= Related services under IDEA =

Related services is defined by the United States Individuals with Disabilities Education Act ("IDEA") 1997 as,
"transportation and such developmental, corrective, and other supportive services as are required to assist a child with a disability to benefit from special education..."[section 300.24(a)].

Students who need special education and specially designed instruction are eligible for related serves under IDEA. During the evaluation process the student is evaluated to first find out if the student has a disability, and secondly to determine what types of related services the student requires. Within IDEA it can be in many forms.

The related services include: audiology, counseling services, early identification, family training-counseling and home visits, health services, medical services, nursing services, nutrition services, occupational therapy, orientation and mobility services, parent counseling and training, physical therapy, psychological services, recreation and therapeutic recreation, rehabilitative counseling services, interpretation services, school health services, service coordination services, social work services in schools, speech pathology and speech-language pathology, transportation and related costs, and assistive technology and services. Related services were mandated in the IDEA 1997, and more than 6.1 million children with disabilities received related services in 1998-1999 (Nichcy).

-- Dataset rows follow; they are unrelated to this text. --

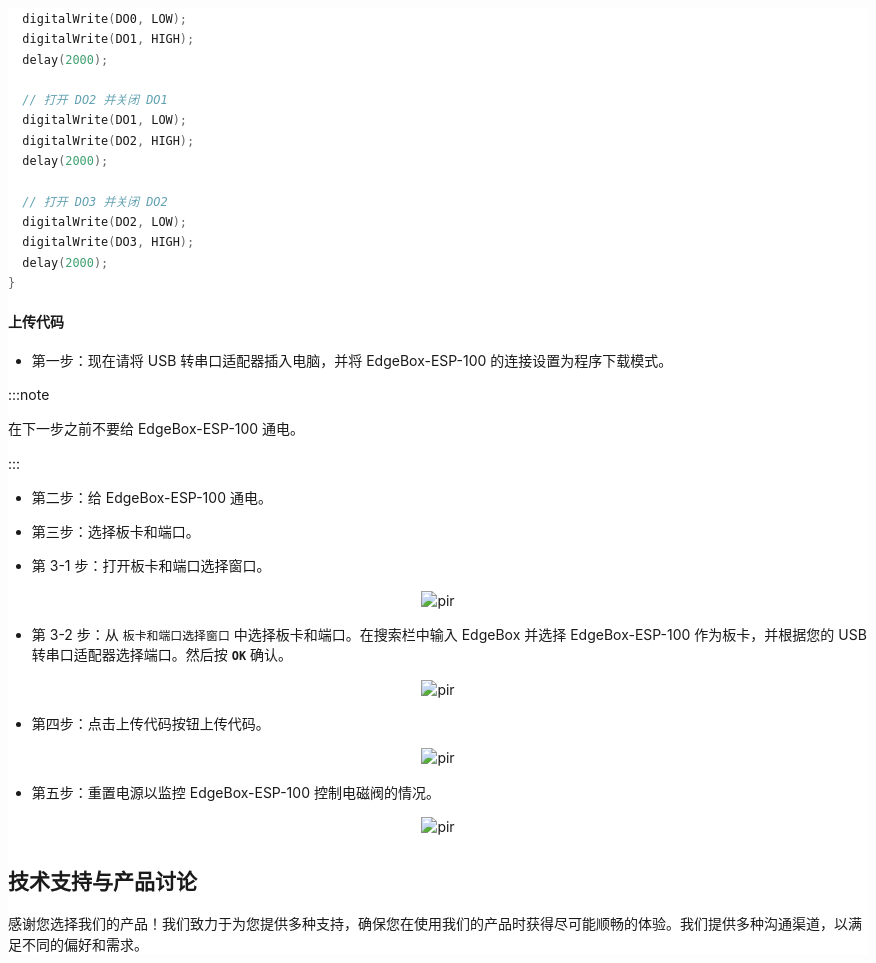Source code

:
 ```c
  digitalWrite(DO0, LOW);
  digitalWrite(DO1, HIGH);
  delay(2000);

  // 打开 DO2 并关闭 DO1
  digitalWrite(DO1, LOW);
  digitalWrite(DO2, HIGH);
  delay(2000);
  
  // 打开 DO3 并关闭 DO2
  digitalWrite(DO2, LOW);
  digitalWrite(DO3, HIGH);
  delay(2000);
}
```

#### 上传代码

* 第一步：现在请将 USB 转串口适配器插入电脑，并将 EdgeBox-ESP-100 的连接设置为程序下载模式。

:::note

在下一步之前不要给 EdgeBox-ESP-100 通电。

:::

* 第二步：给 EdgeBox-ESP-100 通电。

* 第三步：选择板卡和端口。

* 第 3-1 步：打开板卡和端口选择窗口。

<div align="center"><img src="https://files.seeedstudio.com/wiki/edge_box_esp/select_boardandport.png" alt="pir" width="auto" height="auto" /></div>

* 第 3-2 步：从 `板卡和端口选择窗口` 中选择板卡和端口。在搜索栏中输入 EdgeBox 并选择 EdgeBox-ESP-100 作为板卡，并根据您的 USB 转串口适配器选择端口。然后按 **`OK`** 确认。

<div align="center"><img src="https://files.seeedstudio.com/wiki/edge_box_esp/selectboard.png" alt="pir" width="auto" height="auto" /></div>

* 第四步：点击上传代码按钮上传代码。

<div align="center"><img src="https://files.seeedstudio.com/wiki/edge_box_esp/uploadcode.png" alt="pir" width="auto" height="auto" /></div>

* 第五步：重置电源以监控 EdgeBox-ESP-100 控制电磁阀的情况。

<div align="center"><img src="https://files.seeedstudio.com/wiki/edge_box_esp/demo.gif" alt="pir" width="auto" height="auto" /></div>

## 技术支持与产品讨论

感谢您选择我们的产品！我们致力于为您提供多种支持，确保您在使用我们的产品时获得尽可能顺畅的体验。我们提供多种沟通渠道，以满足不同的偏好和需求。

<div class="button_tech_support_container">
<a href="https://forum.seeedstudio.com/" class="button_forum"></a> 
<a href="https://www.seeedstudio.com/contacts" class="button_email"></a>
</div>

<div class="button_tech_support_container">
<a href="https://discord.gg/eWkprNDMU7" class="button_discord"></a> 
<a href="https://github.com/Seeed-Studio/wiki-documents/discussions/69" class="button_discussion"></a>
</div>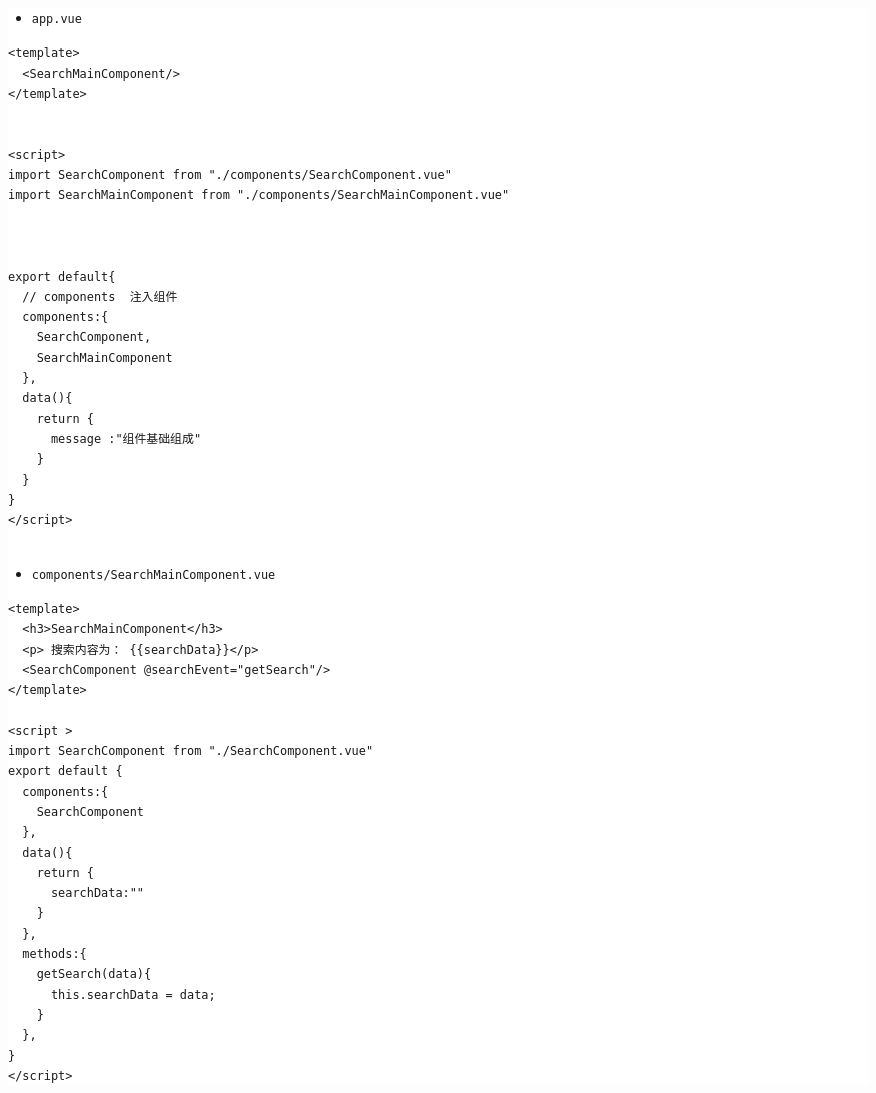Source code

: - `app.vue`

```vue
<template>
  <SearchMainComponent/>
</template>


<script>
import SearchComponent from "./components/SearchComponent.vue"
import SearchMainComponent from "./components/SearchMainComponent.vue"



export default{
  // components  注入组件
  components:{
    SearchComponent,
    SearchMainComponent
  },
  data(){
    return {
      message :"组件基础组成"
    }
  }
}
</script>


```

- `components/SearchMainComponent.vue`

```vue
<template>
  <h3>SearchMainComponent</h3>
  <p> 搜索内容为： {{searchData}}</p>
  <SearchComponent @searchEvent="getSearch"/>
</template>

<script >
import SearchComponent from "./SearchComponent.vue"
export default {
  components:{
    SearchComponent
  },
  data(){
    return {
      searchData:""
    }
  },
  methods:{
    getSearch(data){
      this.searchData = data;
    }
  },
}
</script>
```
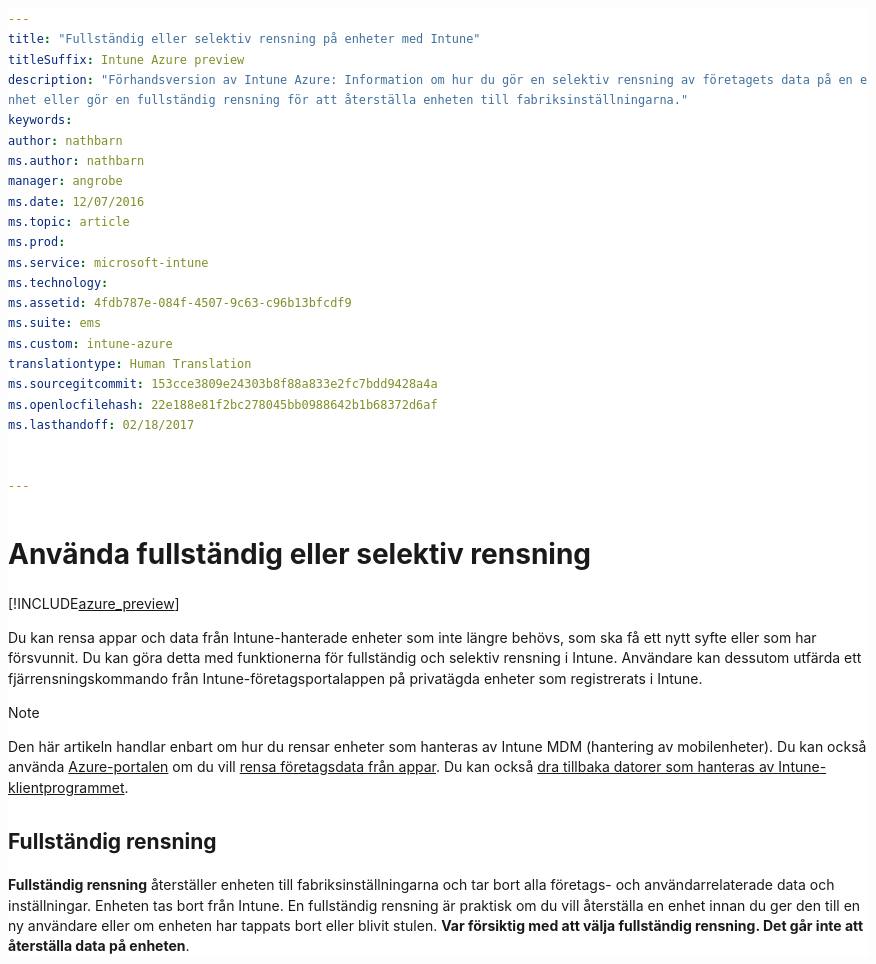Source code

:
 ```yaml
---
title: "Fullständig eller selektiv rensning på enheter med Intune"
titleSuffix: Intune Azure preview
description: "Förhandsversion av Intune Azure: Information om hur du gör en selektiv rensning av företagets data på en enhet eller gör en fullständig rensning för att återställa enheten till fabriksinställningarna."
keywords: 
author: nathbarn
ms.author: nathbarn
manager: angrobe
ms.date: 12/07/2016
ms.topic: article
ms.prod: 
ms.service: microsoft-intune
ms.technology: 
ms.assetid: 4fdb787e-084f-4507-9c63-c96b13bfcdf9
ms.suite: ems
ms.custom: intune-azure
translationtype: Human Translation
ms.sourcegitcommit: 153cce3809e24303b8f88a833e2fc7bdd9428a4a
ms.openlocfilehash: 22e188e81f2bc278045bb0988642b1b68372d6af
ms.lasthandoff: 02/18/2017


---
```


# <a name="use-full-or-selective-wipe"></a>Använda fullständig eller selektiv rensning 

[!INCLUDE[azure_preview](../includes/azure_preview.md)]

Du kan rensa appar och data från Intune-hanterade enheter som inte längre behövs, som ska få ett nytt syfte eller som har försvunnit. Du kan göra detta med funktionerna för fullständig och selektiv rensning i Intune. Användare kan dessutom utfärda ett fjärrensningskommando från Intune-företagsportalappen på privatägda enheter som registrerats i Intune.

  > [!NOTE]
  > Den här artikeln handlar enbart om hur du rensar enheter som hanteras av Intune MDM (hantering av mobilenheter). Du kan också använda [Azure-portalen](https://portal.azure.com) om du vill [rensa företagsdata från appar](https://docs.microsoft.com/intune/deploy-use/wipe-managed-company-app-data-with-microsoft-intune). Du kan också [dra tillbaka datorer som hanteras av Intune-klientprogrammet](https://docs.microsoft.com/intune/deploy-use/retire-a-windows-pc-with-microsoft-intune).

## <a name="full-wipe"></a>Fullständig rensning

**Fullständig rensning** återställer enheten till fabriksinställningarna och tar bort alla företags- och användarrelaterade data och inställningar. Enheten tas bort från Intune. En fullständig rensning är praktisk om du vill återställa en enhet innan du ger den till en ny användare eller om enheten har tappats bort eller blivit stulen.  **Var försiktig med att välja fullständig rensning. Det går inte att återställa data på enheten**.
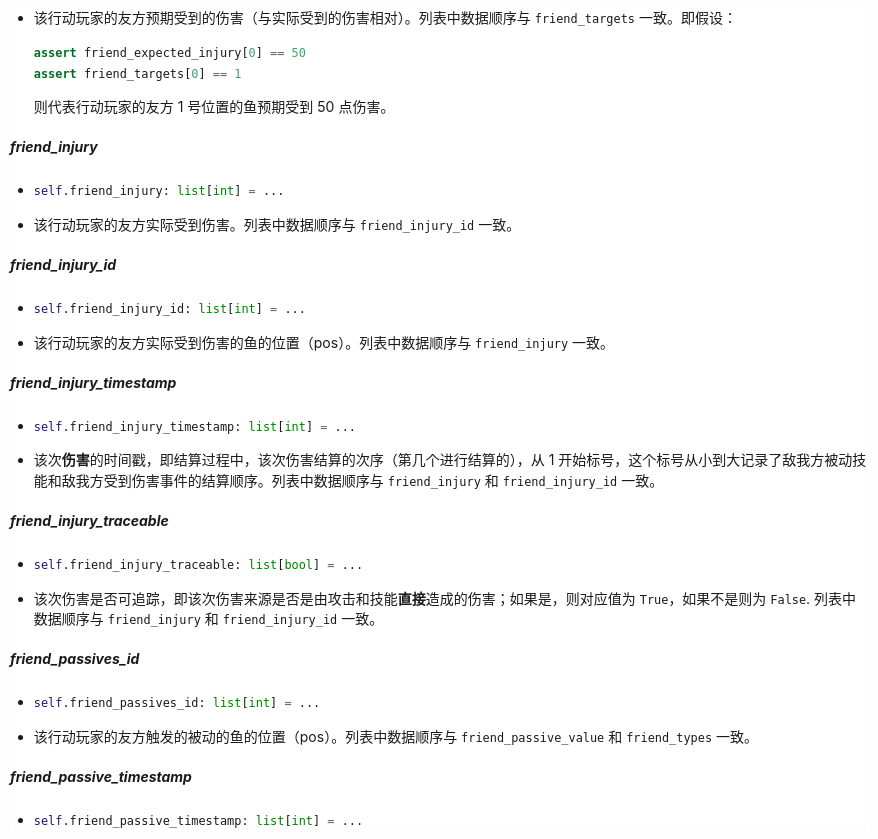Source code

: - 该行动玩家的友方预期受到的伤害（与实际受到的伤害相对）。列表中数据顺序与 `friend_targets` 一致。即假设：

  ```python
  assert friend_expected_injury[0] == 50
  assert friend_targets[0] == 1
  ```

  则代表行动玩家的友方 1 号位置的鱼预期受到 $50$ 点伤害。

##### friend_injury

- ```python
  self.friend_injury: list[int] = ...
  ```

- 该行动玩家的友方实际受到伤害。列表中数据顺序与 `friend_injury_id` 一致。

##### friend_injury_id

- ```python
  self.friend_injury_id: list[int] = ...
  ```

- 该行动玩家的友方实际受到伤害的鱼的位置（pos）。列表中数据顺序与 `friend_injury` 一致。

##### friend_injury_timestamp

- ```python
  self.friend_injury_timestamp: list[int] = ...
  ```

- 该次**伤害**的时间戳，即结算过程中，该次伤害结算的次序（第几个进行结算的），从 1 开始标号，这个标号从小到大记录了敌我方被动技能和敌我方受到伤害事件的结算顺序。列表中数据顺序与 `friend_injury` 和 `friend_injury_id` 一致。

##### friend_injury_traceable

- ```python
  self.friend_injury_traceable: list[bool] = ...
  ```

- 该次伤害是否可追踪，即该次伤害来源是否是由攻击和技能**直接**造成的伤害；如果是，则对应值为 `True`，如果不是则为 `False`. 列表中数据顺序与 `friend_injury` 和 `friend_injury_id` 一致。

##### friend_passives_id

- ```python
  self.friend_passives_id: list[int] = ...
  ```

- 该行动玩家的友方触发的被动的鱼的位置（pos）。列表中数据顺序与 `friend_passive_value` 和 `friend_types` 一致。

##### friend_passive_timestamp

- ```python
  self.friend_passive_timestamp: list[int] = ...
  ```
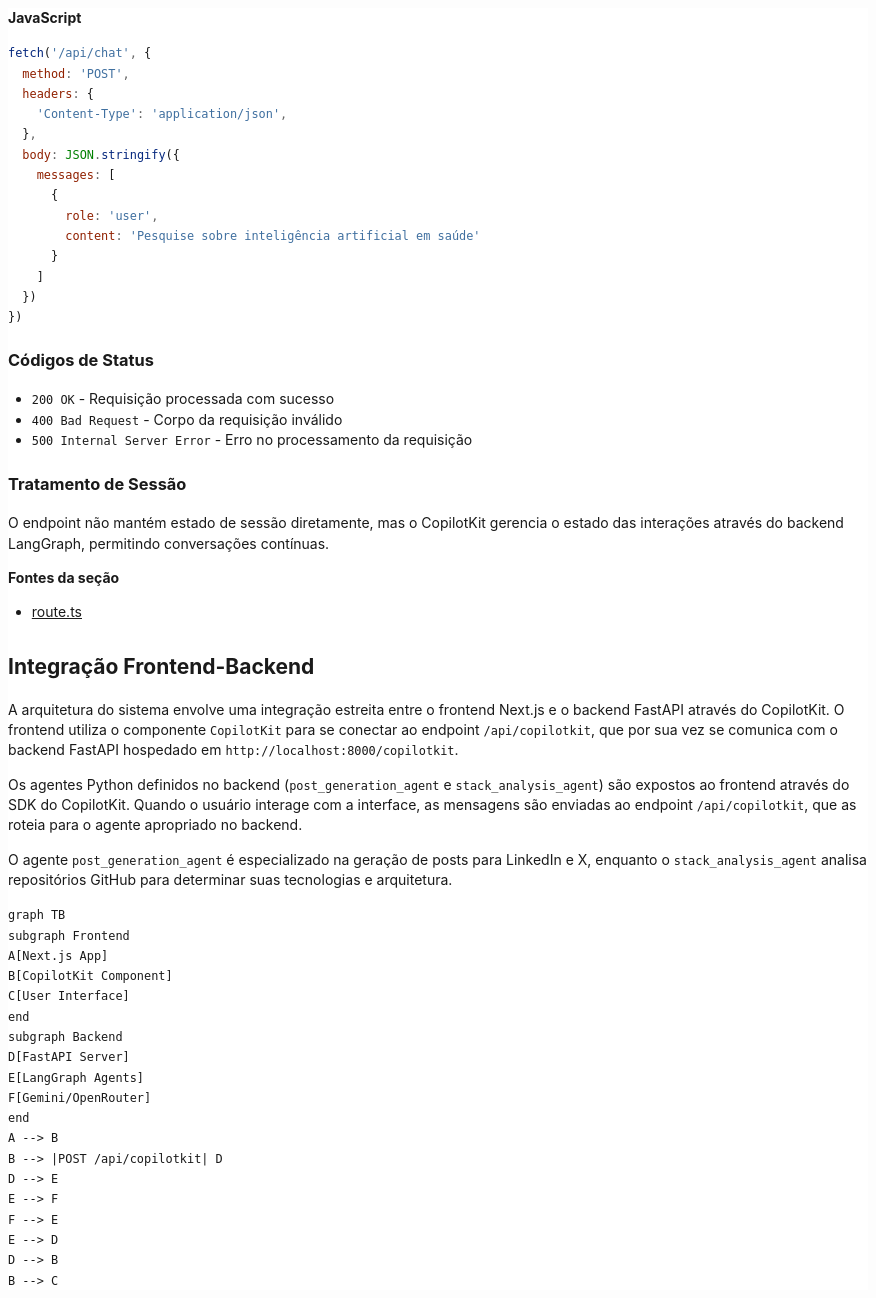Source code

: **JavaScript**
```javascript
fetch('/api/chat', {
  method: 'POST',
  headers: {
    'Content-Type': 'application/json',
  },
  body: JSON.stringify({
    messages: [
      {
        role: 'user',
        content: 'Pesquise sobre inteligência artificial em saúde'
      }
    ]
  })
})
```

### Códigos de Status
- `200 OK` - Requisição processada com sucesso
- `400 Bad Request` - Corpo da requisição inválido
- `500 Internal Server Error` - Erro no processamento da requisição

### Tratamento de Sessão
O endpoint não mantém estado de sessão diretamente, mas o CopilotKit gerencia o estado das interações através do backend LangGraph, permitindo conversações contínuas.

**Fontes da seção**
- [route.ts](file://app/api/chat/route.ts#L1-L114)

## Integração Frontend-Backend

A arquitetura do sistema envolve uma integração estreita entre o frontend Next.js e o backend FastAPI através do CopilotKit. O frontend utiliza o componente `CopilotKit` para se conectar ao endpoint `/api/copilotkit`, que por sua vez se comunica com o backend FastAPI hospedado em `http://localhost:8000/copilotkit`.

Os agentes Python definidos no backend (`post_generation_agent` e `stack_analysis_agent`) são expostos ao frontend através do SDK do CopilotKit. Quando o usuário interage com a interface, as mensagens são enviadas ao endpoint `/api/copilotkit`, que as roteia para o agente apropriado no backend.

O agente `post_generation_agent` é especializado na geração de posts para LinkedIn e X, enquanto o `stack_analysis_agent` analisa repositórios GitHub para determinar suas tecnologias e arquitetura.

```mermaid
graph TB
subgraph Frontend
A[Next.js App]
B[CopilotKit Component]
C[User Interface]
end
subgraph Backend
D[FastAPI Server]
E[LangGraph Agents]
F[Gemini/OpenRouter]
end
A --> B
B --> |POST /api/copilotkit| D
D --> E
E --> F
F --> E
E --> D
D --> B
B --> C
```
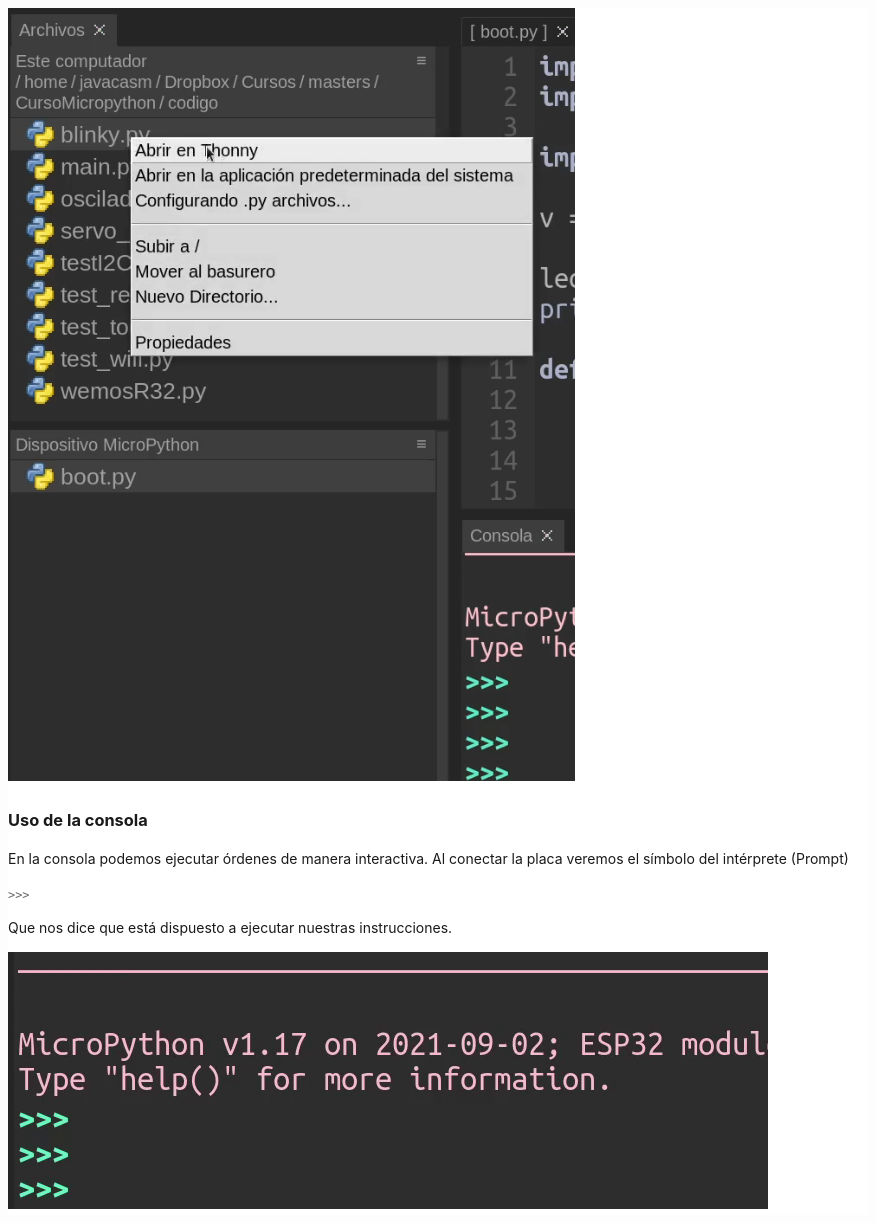 ![](./images/thonny_manejo_ficheros.png)

### Uso de la consola

En la consola podemos ejecutar órdenes de manera interactiva. Al conectar la placa veremos el símbolo del intérprete (Prompt) 

```python
>>>
```
Que nos dice que está dispuesto a ejecutar nuestras instrucciones. 

![](./images/thonny_prompt.png)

Children with exceptionalities depend on related services in their individualized education programs. The related services according to IDEA, "...assist a child with a disability to benefit from special education" [section 300.24(a)]. Related services also help children with exceptionalities to reach their IEP goals and objectives. In fact, in the IEP the related services section is located directly after the goals and objectives section. The IEP requires the document constructor to list the service provided, the location that the service will be provided in, the frequency that the service will be provided, the projected beginning date of the service, and the anticipated duration of the service. In order to make sure that this section of the IEP is written correctly is it essential that the service provider of the particular service either attend the IEP meeting, or send a written document describing the details of the service that will be provided.